Stored items
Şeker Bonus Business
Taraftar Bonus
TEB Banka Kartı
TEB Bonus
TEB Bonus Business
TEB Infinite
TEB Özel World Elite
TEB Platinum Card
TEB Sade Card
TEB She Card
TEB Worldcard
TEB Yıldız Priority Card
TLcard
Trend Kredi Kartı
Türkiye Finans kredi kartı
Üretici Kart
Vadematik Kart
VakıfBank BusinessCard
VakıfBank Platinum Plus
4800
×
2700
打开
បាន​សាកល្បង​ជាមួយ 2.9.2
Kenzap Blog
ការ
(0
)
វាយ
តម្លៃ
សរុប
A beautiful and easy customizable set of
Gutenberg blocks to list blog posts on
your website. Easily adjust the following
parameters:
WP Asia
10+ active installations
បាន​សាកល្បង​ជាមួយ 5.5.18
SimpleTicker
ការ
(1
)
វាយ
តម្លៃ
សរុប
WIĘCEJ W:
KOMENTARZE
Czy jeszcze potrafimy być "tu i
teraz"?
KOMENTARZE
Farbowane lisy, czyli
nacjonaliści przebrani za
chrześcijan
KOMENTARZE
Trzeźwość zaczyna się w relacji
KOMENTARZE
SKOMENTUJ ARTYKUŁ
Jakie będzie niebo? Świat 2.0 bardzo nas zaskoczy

→ Activity
Copy every line of the data above word for word, in its original order.

→ Result
Şeker Bonus Business
Taraftar Bonus
TEB Banka Kartı
TEB Bonus
TEB Bonus Business
TEB Infinite
TEB Özel World Elite
TEB Platinum Card
TEB Sade Card
TEB She Card
TEB Worldcard
TEB Yıldız Priority Card
TLcard
Trend Kredi Kartı
Türkiye Finans kredi kartı
Üretici Kart
Vadematik Kart
VakıfBank BusinessCard
VakıfBank Platinum Plus
4800
×
2700
打开
បាន​សាកល្បង​ជាមួយ 2.9.2
Kenzap Blog
ការ
(0
)
វាយ
តម្លៃ
សរុប
A beautiful and easy customizable set of
Gutenberg blocks to list blog posts on
your website. Easily adjust the following
parameters:
WP Asia
10+ active installations
បាន​សាកល្បង​ជាមួយ 5.5.18
SimpleTicker
ការ
(1
)
វាយ
តម្លៃ
សរុប
WIĘCEJ W:
KOMENTARZE
Czy jeszcze potrafimy być "tu i
teraz"?
KOMENTARZE
Farbowane lisy, czyli
nacjonaliści przebrani za
chrześcijan
KOMENTARZE
Trzeźwość zaczyna się w relacji
KOMENTARZE
SKOMENTUJ ARTYKUŁ
Jakie będzie niebo? Świat 2.0 bardzo nas zaskoczy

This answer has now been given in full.